• _Task to carry out_
Among the entries below, find every line that contains the string "ObjectId", then copy it.

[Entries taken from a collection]
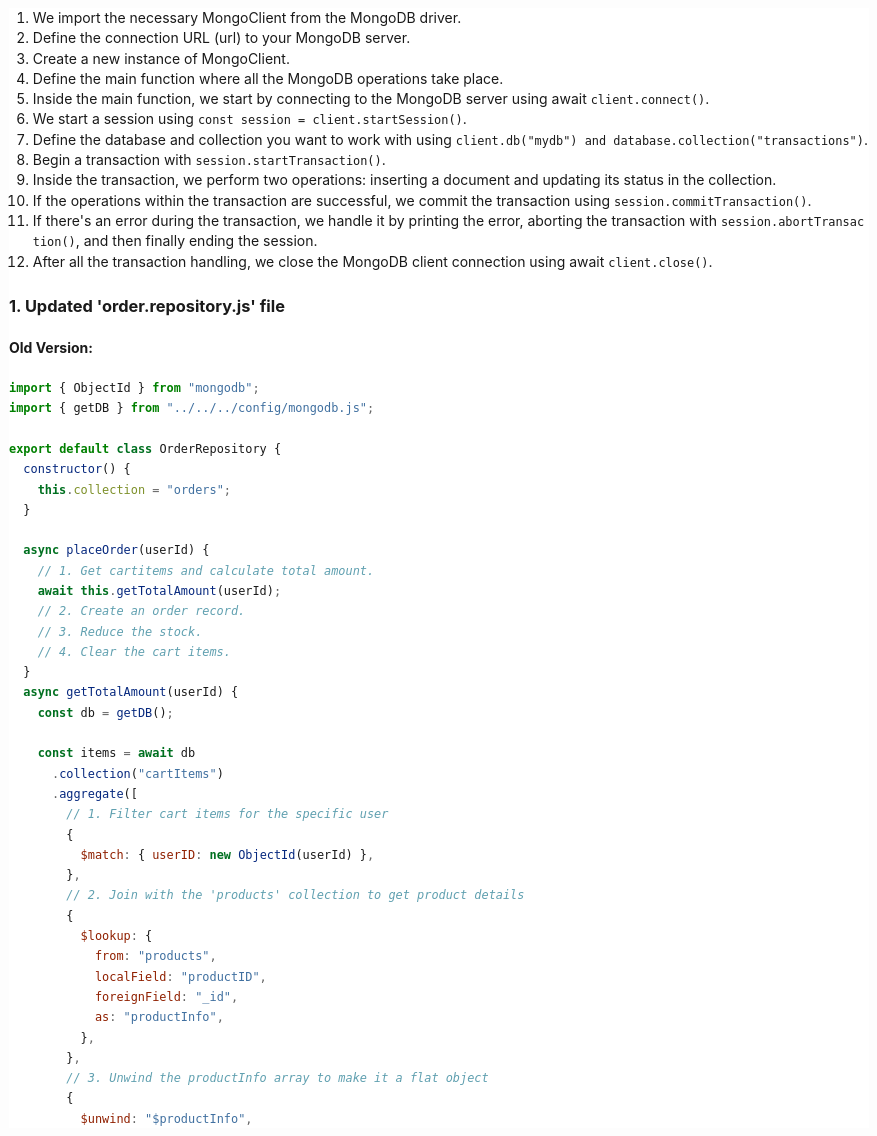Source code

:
```javascript
```

1. We import the necessary MongoClient from the MongoDB driver.
2. Define the connection URL (url) to your MongoDB server.
3. Create a new instance of MongoClient.
4. Define the main function where all the MongoDB operations take place.
5. Inside the main function, we start by connecting to the MongoDB server using
   await `client.connect()`.
6. We start a session using `const session = client.startSession()`.
7. Define the database and collection you want to work with using
   `client.db("mydb") and database.collection("transactions")`.
8. Begin a transaction with `session.startTransaction()`.
9. Inside the transaction, we perform two operations: inserting a document and
   updating its status in the collection.
10. If the operations within the transaction are successful, we commit the
    transaction using `session.commitTransaction()`.
11. If there's an error during the transaction, we handle it by printing the error,
    aborting the transaction with `session.abortTransaction()`, and then finally
    ending the session.
12. After all the transaction handling, we close the MongoDB client connection
    using await `client.close()`.

### 1. Updated 'order.repository.js' file

#### Old Version:

```javascript
import { ObjectId } from "mongodb";
import { getDB } from "../../../config/mongodb.js";

export default class OrderRepository {
  constructor() {
    this.collection = "orders";
  }

  async placeOrder(userId) {
    // 1. Get cartitems and calculate total amount.
    await this.getTotalAmount(userId);
    // 2. Create an order record.
    // 3. Reduce the stock.
    // 4. Clear the cart items.
  }
  async getTotalAmount(userId) {
    const db = getDB();

    const items = await db
      .collection("cartItems")
      .aggregate([
        // 1. Filter cart items for the specific user
        {
          $match: { userID: new ObjectId(userId) },
        },
        // 2. Join with the 'products' collection to get product details
        {
          $lookup: {
            from: "products",
            localField: "productID",
            foreignField: "_id",
            as: "productInfo",
          },
        },
        // 3️. Unwind the productInfo array to make it a flat object
        {
          $unwind: "$productInfo",
```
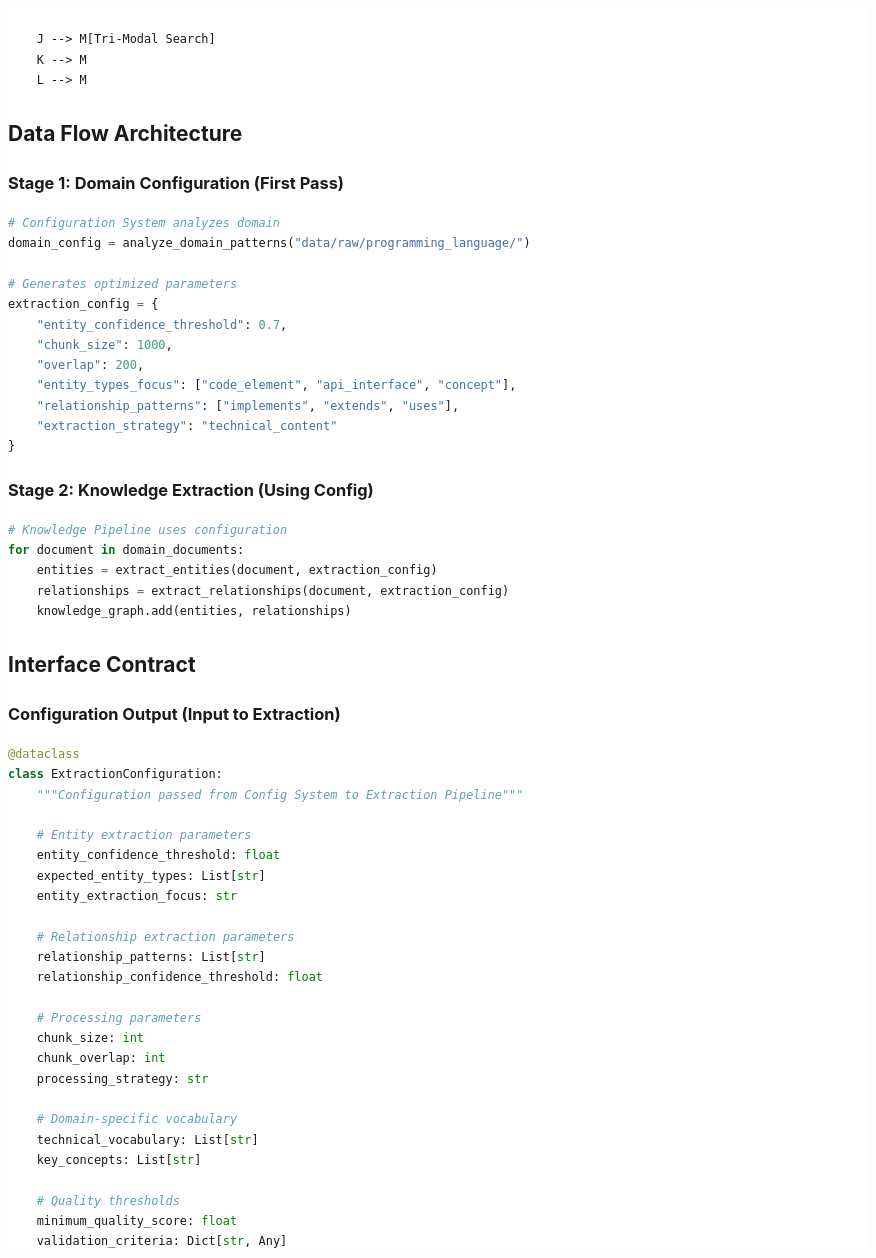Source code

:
 ```mermaid
    
    J --> M[Tri-Modal Search]
    K --> M
    L --> M
```

## Data Flow Architecture

### Stage 1: Domain Configuration (First Pass)
```python
# Configuration System analyzes domain
domain_config = analyze_domain_patterns("data/raw/programming_language/")

# Generates optimized parameters
extraction_config = {
    "entity_confidence_threshold": 0.7,
    "chunk_size": 1000,
    "overlap": 200,
    "entity_types_focus": ["code_element", "api_interface", "concept"],
    "relationship_patterns": ["implements", "extends", "uses"],
    "extraction_strategy": "technical_content"
}
```

### Stage 2: Knowledge Extraction (Using Config)
```python
# Knowledge Pipeline uses configuration
for document in domain_documents:
    entities = extract_entities(document, extraction_config)
    relationships = extract_relationships(document, extraction_config)
    knowledge_graph.add(entities, relationships)
```

## Interface Contract

### Configuration Output (Input to Extraction)
```python
@dataclass
class ExtractionConfiguration:
    """Configuration passed from Config System to Extraction Pipeline"""
    
    # Entity extraction parameters
    entity_confidence_threshold: float
    expected_entity_types: List[str]
    entity_extraction_focus: str
    
    # Relationship extraction parameters  
    relationship_patterns: List[str]
    relationship_confidence_threshold: float
    
    # Processing parameters
    chunk_size: int
    chunk_overlap: int
    processing_strategy: str
    
    # Domain-specific vocabulary
    technical_vocabulary: List[str]
    key_concepts: List[str]
    
    # Quality thresholds
    minimum_quality_score: float
    validation_criteria: Dict[str, Any]
```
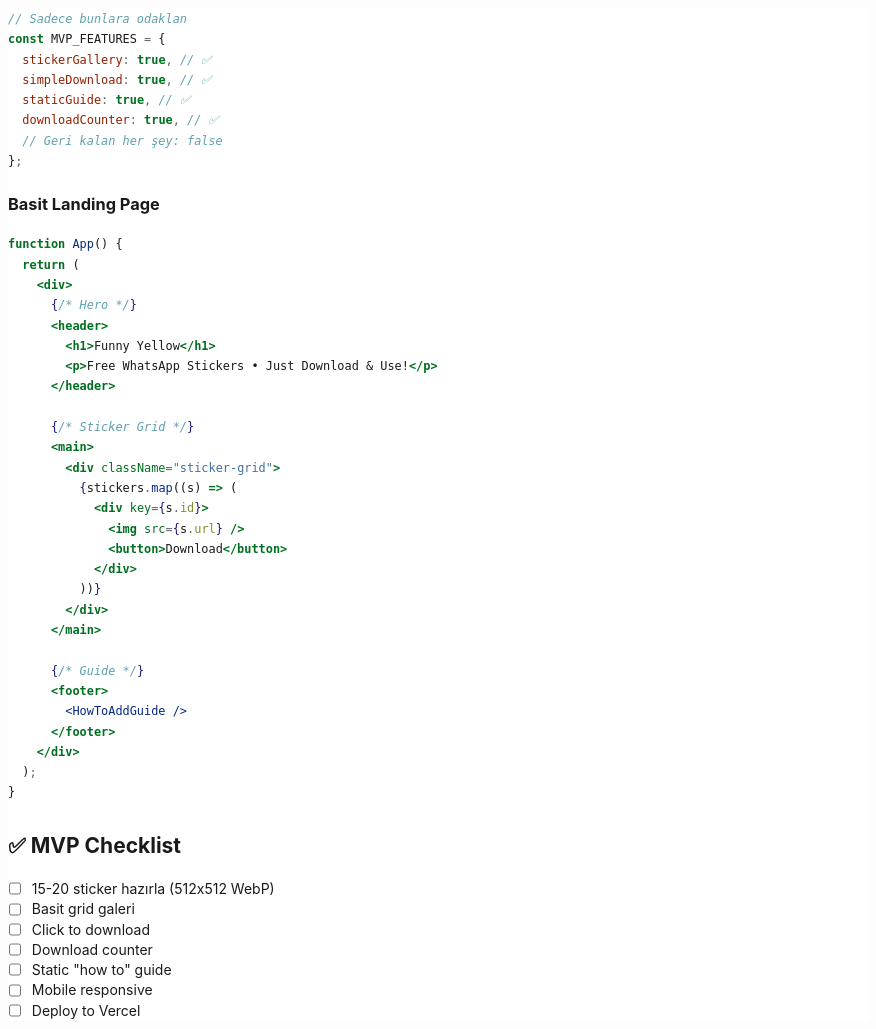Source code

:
 ```javascript
// Sadece bunlara odaklan
const MVP_FEATURES = {
  stickerGallery: true, // ✅
  simpleDownload: true, // ✅
  staticGuide: true, // ✅
  downloadCounter: true, // ✅
  // Geri kalan her şey: false
};
```

### **Basit Landing Page**

```jsx
function App() {
  return (
    <div>
      {/* Hero */}
      <header>
        <h1>Funny Yellow</h1>
        <p>Free WhatsApp Stickers • Just Download & Use!</p>
      </header>

      {/* Sticker Grid */}
      <main>
        <div className="sticker-grid">
          {stickers.map((s) => (
            <div key={s.id}>
              <img src={s.url} />
              <button>Download</button>
            </div>
          ))}
        </div>
      </main>

      {/* Guide */}
      <footer>
        <HowToAddGuide />
      </footer>
    </div>
  );
}
```

## ✅ MVP Checklist

- [ ] 15-20 sticker hazırla (512x512 WebP)
- [ ] Basit grid galeri
- [ ] Click to download
- [ ] Download counter
- [ ] Static "how to" guide
- [ ] Mobile responsive
- [ ] Deploy to Vercel
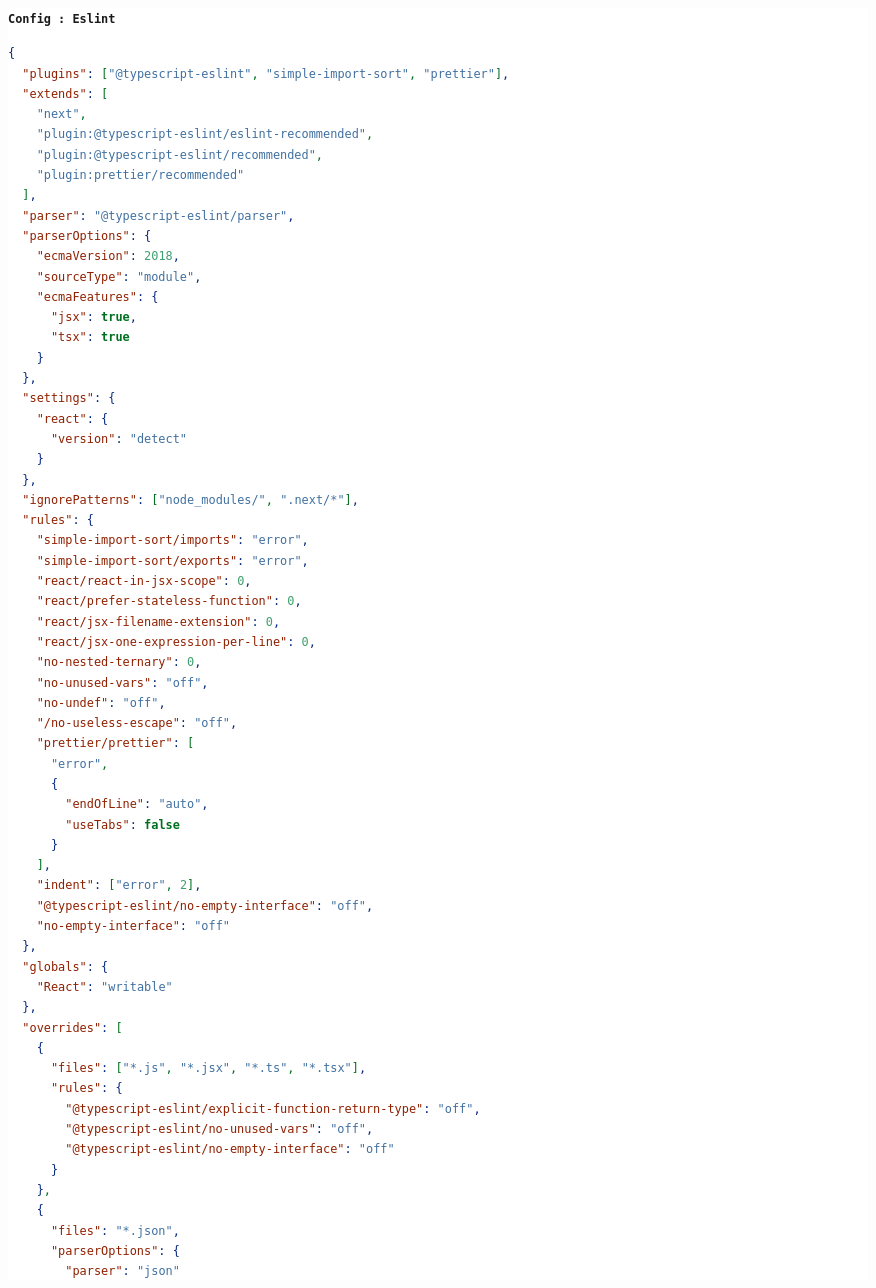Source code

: 
**`Config : Eslint`**

```json
{
  "plugins": ["@typescript-eslint", "simple-import-sort", "prettier"],
  "extends": [
    "next",
    "plugin:@typescript-eslint/eslint-recommended",
    "plugin:@typescript-eslint/recommended",
    "plugin:prettier/recommended"
  ],
  "parser": "@typescript-eslint/parser",
  "parserOptions": {
    "ecmaVersion": 2018,
    "sourceType": "module",
    "ecmaFeatures": {
      "jsx": true,
      "tsx": true
    }
  },
  "settings": {
    "react": {
      "version": "detect"
    }
  },
  "ignorePatterns": ["node_modules/", ".next/*"],
  "rules": {
    "simple-import-sort/imports": "error",
    "simple-import-sort/exports": "error",
    "react/react-in-jsx-scope": 0,
    "react/prefer-stateless-function": 0,
    "react/jsx-filename-extension": 0,
    "react/jsx-one-expression-per-line": 0,
    "no-nested-ternary": 0,
    "no-unused-vars": "off",
    "no-undef": "off",
    "/no-useless-escape": "off",
    "prettier/prettier": [
      "error",
      {
        "endOfLine": "auto",
        "useTabs": false
      }
    ],
    "indent": ["error", 2],
    "@typescript-eslint/no-empty-interface": "off",
    "no-empty-interface": "off"
  },
  "globals": {
    "React": "writable"
  },
  "overrides": [
    {
      "files": ["*.js", "*.jsx", "*.ts", "*.tsx"],
      "rules": {
        "@typescript-eslint/explicit-function-return-type": "off",
        "@typescript-eslint/no-unused-vars": "off",
        "@typescript-eslint/no-empty-interface": "off"
      }
    },
    {
      "files": "*.json",
      "parserOptions": {
        "parser": "json"
```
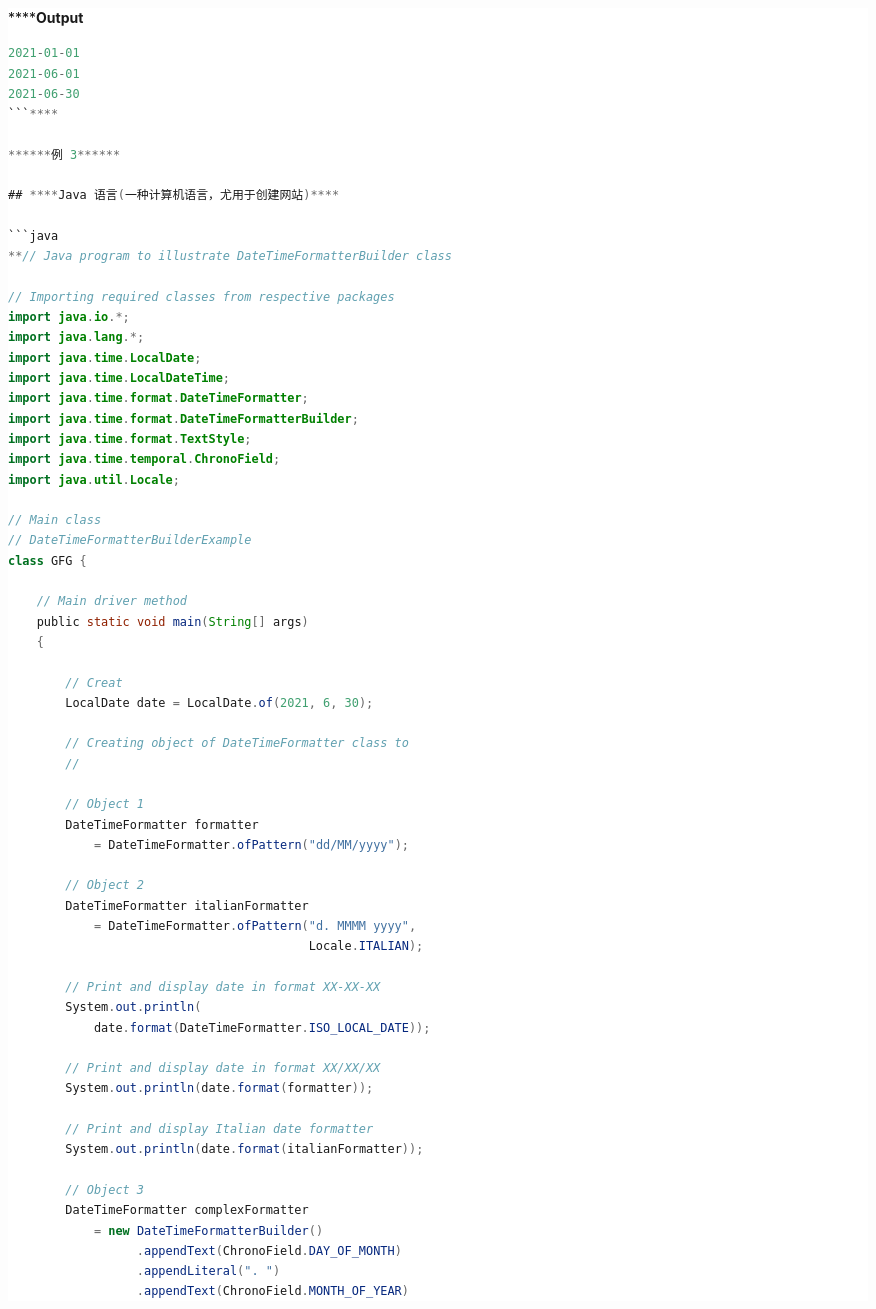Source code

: ******Output**

```java
2021-01-01
2021-06-01
2021-06-30
```**** 

******例 3******

## ****Java 语言(一种计算机语言，尤用于创建网站)****

```java
**// Java program to illustrate DateTimeFormatterBuilder class

// Importing required classes from respective packages
import java.io.*;
import java.lang.*;
import java.time.LocalDate;
import java.time.LocalDateTime;
import java.time.format.DateTimeFormatter;
import java.time.format.DateTimeFormatterBuilder;
import java.time.format.TextStyle;
import java.time.temporal.ChronoField;
import java.util.Locale;

// Main class
// DateTimeFormatterBuilderExample
class GFG {

    // Main driver method
    public static void main(String[] args)
    {

        // Creat
        LocalDate date = LocalDate.of(2021, 6, 30);

        // Creating object of DateTimeFormatter class to
        //

        // Object 1
        DateTimeFormatter formatter
            = DateTimeFormatter.ofPattern("dd/MM/yyyy");

        // Object 2
        DateTimeFormatter italianFormatter
            = DateTimeFormatter.ofPattern("d. MMMM yyyy",
                                          Locale.ITALIAN);

        // Print and display date in format XX-XX-XX
        System.out.println(
            date.format(DateTimeFormatter.ISO_LOCAL_DATE));

        // Print and display date in format XX/XX/XX
        System.out.println(date.format(formatter));

        // Print and display Italian date formatter
        System.out.println(date.format(italianFormatter));

        // Object 3
        DateTimeFormatter complexFormatter
            = new DateTimeFormatterBuilder()
                  .appendText(ChronoField.DAY_OF_MONTH)
                  .appendLiteral(". ")
                  .appendText(ChronoField.MONTH_OF_YEAR)
```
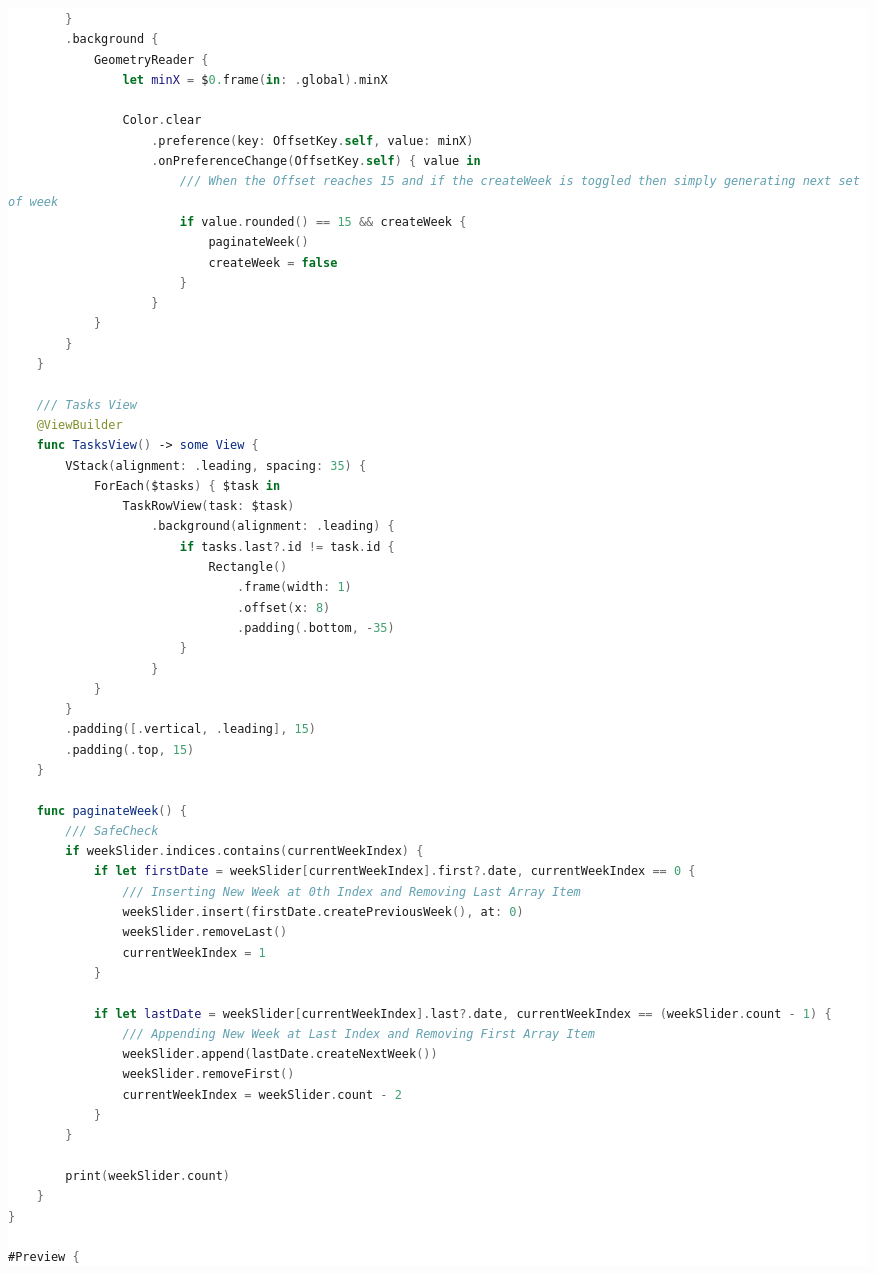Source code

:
 ```swift
        }
        .background {
            GeometryReader {
                let minX = $0.frame(in: .global).minX
                
                Color.clear
                    .preference(key: OffsetKey.self, value: minX)
                    .onPreferenceChange(OffsetKey.self) { value in
                        /// When the Offset reaches 15 and if the createWeek is toggled then simply generating next set of week
                        if value.rounded() == 15 && createWeek {
                            paginateWeek()
                            createWeek = false
                        }
                    }
            }
        }
    }
    
    /// Tasks View
    @ViewBuilder
    func TasksView() -> some View {
        VStack(alignment: .leading, spacing: 35) {
            ForEach($tasks) { $task in
                TaskRowView(task: $task)
                    .background(alignment: .leading) {
                        if tasks.last?.id != task.id {
                            Rectangle()
                                .frame(width: 1)
                                .offset(x: 8)
                                .padding(.bottom, -35)
                        }
                    }
            }
        }
        .padding([.vertical, .leading], 15)
        .padding(.top, 15)
    }
    
    func paginateWeek() {
        /// SafeCheck
        if weekSlider.indices.contains(currentWeekIndex) {
            if let firstDate = weekSlider[currentWeekIndex].first?.date, currentWeekIndex == 0 {
                /// Inserting New Week at 0th Index and Removing Last Array Item
                weekSlider.insert(firstDate.createPreviousWeek(), at: 0)
                weekSlider.removeLast()
                currentWeekIndex = 1
            }
            
            if let lastDate = weekSlider[currentWeekIndex].last?.date, currentWeekIndex == (weekSlider.count - 1) {
                /// Appending New Week at Last Index and Removing First Array Item
                weekSlider.append(lastDate.createNextWeek())
                weekSlider.removeFirst()
                currentWeekIndex = weekSlider.count - 2
            }
        }
        
        print(weekSlider.count)
    }
}

#Preview {
```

• _Exercise output_
import { ObjectId } from "mongodb";
          $match: { userID: new ObjectId(userId) },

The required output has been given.